• _QUÉ SE PIDE_: Enumera, copiándolas tal cual, todas las líneas de abajo en las que aparece la palabra "biggest".

• _MATERIAL DE TRABAJO_:
##############################

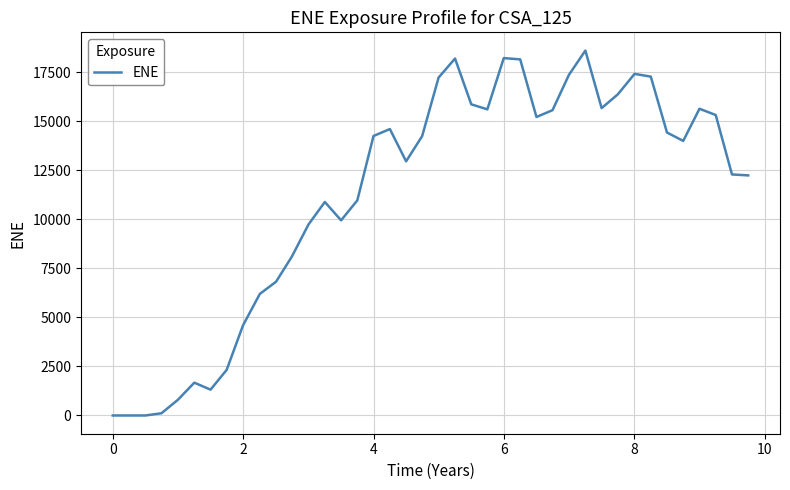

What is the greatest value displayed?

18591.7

##############################

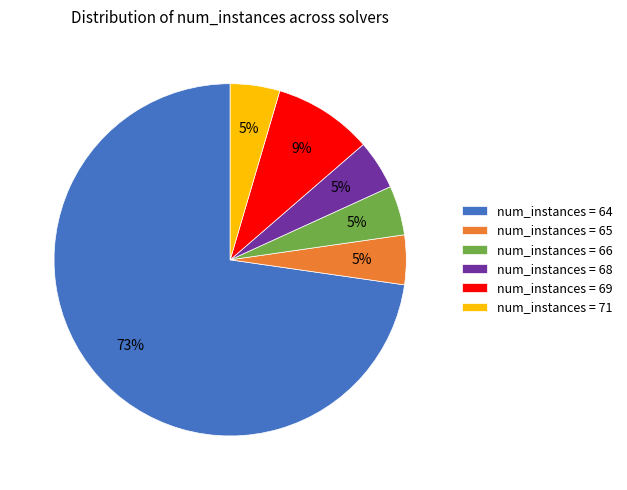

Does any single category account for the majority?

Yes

##############################

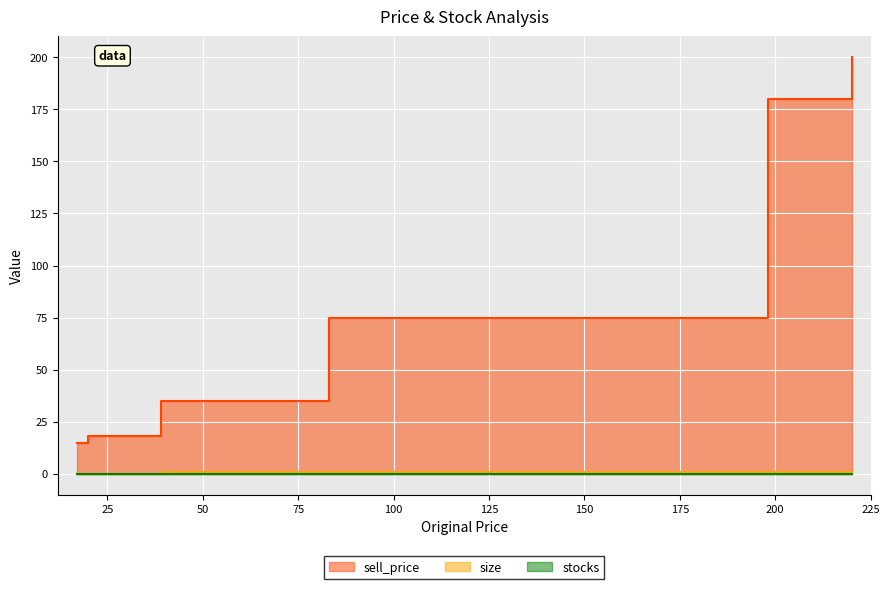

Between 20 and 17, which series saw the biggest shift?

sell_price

##############################

• _SOLUCIÓN_:
Between 20 and 17, which series saw the biggest shift?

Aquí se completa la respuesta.